The Many Loves of Al Calavicci
Al leers at Bunny and hasn’t had the chance to romance a pair of twins that he know at a fitness centre.

Other Observations
• The radio announcer has some funny dialogue: “Ooh, howdy! It’s a hot one out here today. I’ll tell you that much. Feels like the Good Lord went on vacation, and the devil opened a subdivision, doesn’t it?” And later, “He’s been pitchin’ about like a brute sow in a slop-eatin’ contest. Ain’t been pretty, but he’s been gettin’ the job done.”

• Sam’s reaction to the chewing tobacco is also pretty funny. We see him continually spitting it out.

• Doc wears glasses. We never see any indication of Sam reacting to trying to look through them.

• And then in case anything gets too serious, we can always use a joke about this silly pig that Sam has to look after.

• Cute exchange between Sam and the coach. Sam says, “Guess I should’ve stayed at second, huh?” And the coach replies, “Stayed? Should’ve knelt down and prayed!”

• There’s a pretty awkward joke conversation between the coach and the Mexican band who don’t understand English very well.

• Typical Al hokiness about the pig with lines like, “Well, it better be possible, or else you’re gonna spend the rest of your life holding the line to the swine.
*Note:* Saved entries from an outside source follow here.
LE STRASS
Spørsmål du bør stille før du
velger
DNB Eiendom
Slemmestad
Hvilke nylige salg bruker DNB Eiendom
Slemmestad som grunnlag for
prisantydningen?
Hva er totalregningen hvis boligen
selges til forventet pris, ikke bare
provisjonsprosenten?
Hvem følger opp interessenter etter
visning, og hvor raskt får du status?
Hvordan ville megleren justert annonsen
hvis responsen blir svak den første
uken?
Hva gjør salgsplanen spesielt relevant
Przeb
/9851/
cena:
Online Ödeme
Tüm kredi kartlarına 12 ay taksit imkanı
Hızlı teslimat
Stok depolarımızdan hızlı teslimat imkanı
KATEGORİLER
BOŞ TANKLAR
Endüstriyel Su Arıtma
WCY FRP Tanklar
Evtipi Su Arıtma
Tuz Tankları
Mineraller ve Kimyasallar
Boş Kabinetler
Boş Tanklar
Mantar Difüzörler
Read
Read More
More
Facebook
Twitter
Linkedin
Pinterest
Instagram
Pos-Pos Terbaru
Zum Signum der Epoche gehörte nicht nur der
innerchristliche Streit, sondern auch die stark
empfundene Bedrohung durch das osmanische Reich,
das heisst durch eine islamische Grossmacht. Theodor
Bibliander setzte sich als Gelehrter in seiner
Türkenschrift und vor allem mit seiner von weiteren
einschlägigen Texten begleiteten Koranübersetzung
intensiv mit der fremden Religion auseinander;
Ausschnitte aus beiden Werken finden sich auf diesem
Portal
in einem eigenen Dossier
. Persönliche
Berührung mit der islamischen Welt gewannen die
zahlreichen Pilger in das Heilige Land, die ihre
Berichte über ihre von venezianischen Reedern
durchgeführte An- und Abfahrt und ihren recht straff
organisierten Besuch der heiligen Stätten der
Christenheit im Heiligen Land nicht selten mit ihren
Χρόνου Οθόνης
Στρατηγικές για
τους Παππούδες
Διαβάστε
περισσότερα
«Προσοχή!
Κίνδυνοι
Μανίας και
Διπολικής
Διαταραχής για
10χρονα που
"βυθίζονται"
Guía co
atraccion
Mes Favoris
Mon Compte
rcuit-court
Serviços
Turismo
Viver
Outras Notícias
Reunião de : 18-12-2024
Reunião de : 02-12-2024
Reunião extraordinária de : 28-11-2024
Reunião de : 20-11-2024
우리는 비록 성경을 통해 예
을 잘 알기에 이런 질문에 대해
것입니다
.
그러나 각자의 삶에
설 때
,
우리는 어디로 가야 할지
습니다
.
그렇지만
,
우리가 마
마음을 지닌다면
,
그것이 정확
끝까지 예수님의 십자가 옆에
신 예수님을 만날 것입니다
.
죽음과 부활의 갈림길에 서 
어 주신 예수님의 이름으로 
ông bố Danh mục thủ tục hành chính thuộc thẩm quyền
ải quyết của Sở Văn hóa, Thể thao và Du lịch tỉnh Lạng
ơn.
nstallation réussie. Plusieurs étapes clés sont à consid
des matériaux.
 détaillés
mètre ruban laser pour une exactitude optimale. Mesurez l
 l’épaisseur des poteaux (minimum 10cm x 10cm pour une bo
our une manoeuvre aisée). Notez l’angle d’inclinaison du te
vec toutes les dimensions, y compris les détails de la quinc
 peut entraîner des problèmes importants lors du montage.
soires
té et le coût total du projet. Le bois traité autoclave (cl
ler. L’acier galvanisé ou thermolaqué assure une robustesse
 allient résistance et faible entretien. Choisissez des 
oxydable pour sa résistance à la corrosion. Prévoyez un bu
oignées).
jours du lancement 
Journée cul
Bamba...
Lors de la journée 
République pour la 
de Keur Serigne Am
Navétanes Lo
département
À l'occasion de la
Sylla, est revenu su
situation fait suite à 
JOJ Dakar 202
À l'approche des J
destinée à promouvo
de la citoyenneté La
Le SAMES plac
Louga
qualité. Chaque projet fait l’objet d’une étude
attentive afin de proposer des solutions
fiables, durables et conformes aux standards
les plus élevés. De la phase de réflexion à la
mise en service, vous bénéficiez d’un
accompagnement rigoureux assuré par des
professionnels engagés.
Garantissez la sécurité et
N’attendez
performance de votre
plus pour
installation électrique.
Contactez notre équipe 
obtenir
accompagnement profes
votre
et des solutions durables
Also, the pig makes Al feel hungry of a BLT.

• I like the bit where Al is interpreting data from the handlink and says, “Yeah, it’s right here in yellow and pink…green and blue and orange and purple.”

• Cute scene with Al teaching Sam to pitch. “It’s fine if that was a hand grenade, but it’s a baseball. You gotta treat it like a woman.”

• Al usually has the best lines. Sam talks about when he first met Al: Al was attacking a vending machine with a hammer. In reminiscing about the story, Al says, “Oh, uh, it ate my dime.”

• Even after he has been taken out of the game as a pitcher, Sam is still playing the big game as a fielder. Maybe that’s normal, I don’t know, but I wouldn’t have thought that’s how the rules of the game worked.

• The credits role against part of the soundtrack from the show.

Sam Leaps To
Hurricane

Favorite Dialogue
I guess my favorite is a line of Chucky’s at the end, when he’s complimented on his pitching. The line has as a nice double meaning with reference to Sam’s spectacular outfield catch.

Well, I don’t know about that. I’d have been in a lot of trouble if…if Doc here hadn’t made that leap.

Special thanks, by the way, to this site for the episode transcriptions.

The Best Moment
A great argument between Sam and Chucky takes place on the pitcher’s mound while Chucky practices. Repeatedly as they argue we see Neal McDonough throw believable pitches over the plate to his catcher. The guy obviously has some legitimate skill with the baseball and combines it excellently with the dramatics of the scene.